Williams is a feminist and a Mormon. If you think that’s an oxymoron, you should realize she sees herself as culturally Mormon, but not a fundamentalist or a bright-eyed zealot. She was raised in Utah (and, as it turns out, is a Romney descendant – a cousin of the former presidential candidate). And her tough mother, the most intriguing character in the book, models independent thought for her children. Williams thinks for herself, and this allows her to both explore her connection with the natural world and the fact that she is a person in her own right, capable of embracing parts of Mormon culture, and leaving other ideas aside as invalid, destined only for the dustbin of history.
Some of my favorite moments and bits: Staring up at the stars, she quotes a friend who says “City lights are a conspiracy against higher thought.” That rang true for me – it’s a profound thing to stare out into the night sky, to ponder the age of the stars.
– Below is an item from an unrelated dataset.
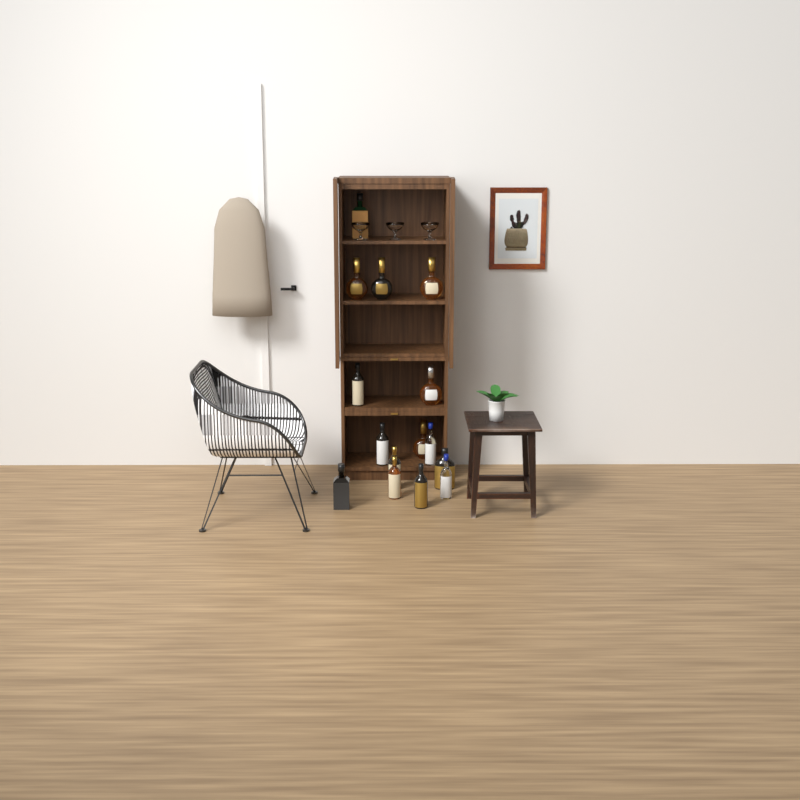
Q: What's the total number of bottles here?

Seeing the stars again at night is one of the huge benefits I’ve realized from my move a year and a half ago from DC to the Fort Valley. I look up at night and receive photons on my retina – photons that have just expired inside my eyeball after traipsing across the universe for billions of years. It’s an astonishing thing, which brings out in me a sense of my own insignificance in the grand scheme of things. I find that liberating, though others find their unimportance terrifying. Some see God in those vast reaches, others a total absence of anything godlike. Either way: Wow.
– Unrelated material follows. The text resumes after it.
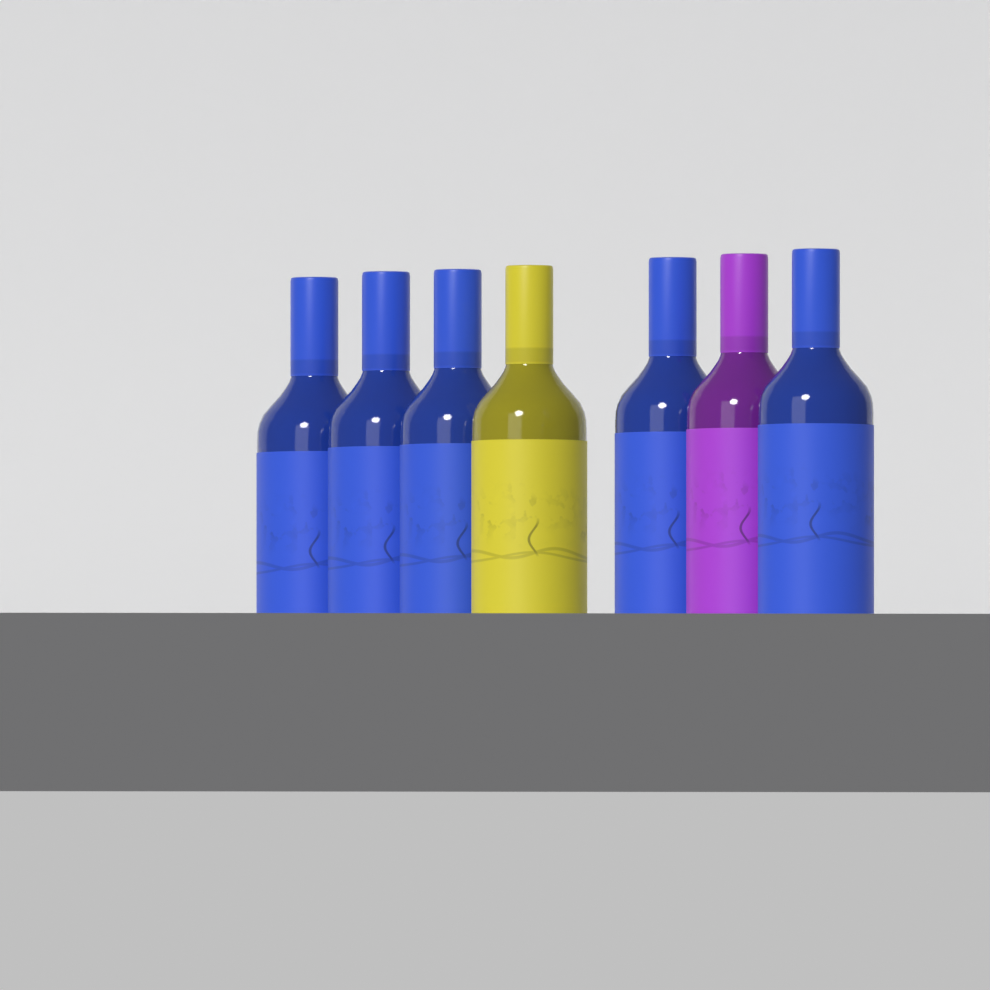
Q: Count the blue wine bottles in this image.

Here’s another moment where Terry Tempest Williams taps into a universal truth (p. 160):
Peeling an orange is a good thing to do in the mountains. It slows you down. You bite into the tart rind, pull it back with your teeth and then let your fingers undress the citrus. Nothing else exists beyond or before this task. The naked fruit is in your hands waiting for the sections to be separated. Halves. Quarters. And then the delicacy of breaking the orange down to its smallest smile.
Isn’t that beautiful? Isn’t that true? Boy, if a writer gives me a few transcendent moments like that in the course of a book, they’ve got my attention all the way through.
Terry Tempest Williams reminds me of one of my favorite authors, Edward Abbey. But where Abbey is rough, Williams is smooth. Where Abbey is cantankerous, Williams is considerate. Both relish life amid the wonder of the desert. Both celebrated Utah’s wild places. And both seem to tap into the same vein of natural philosophy (in the modern sense of the phrase). While there are topics that each write about that don’t speak to me, the visceral authenticity of key passages will keep me reading, looking for more.
I was impressed with Refuge, and I know I’ll be adding the rest of Williams’ canon to my list of books to read.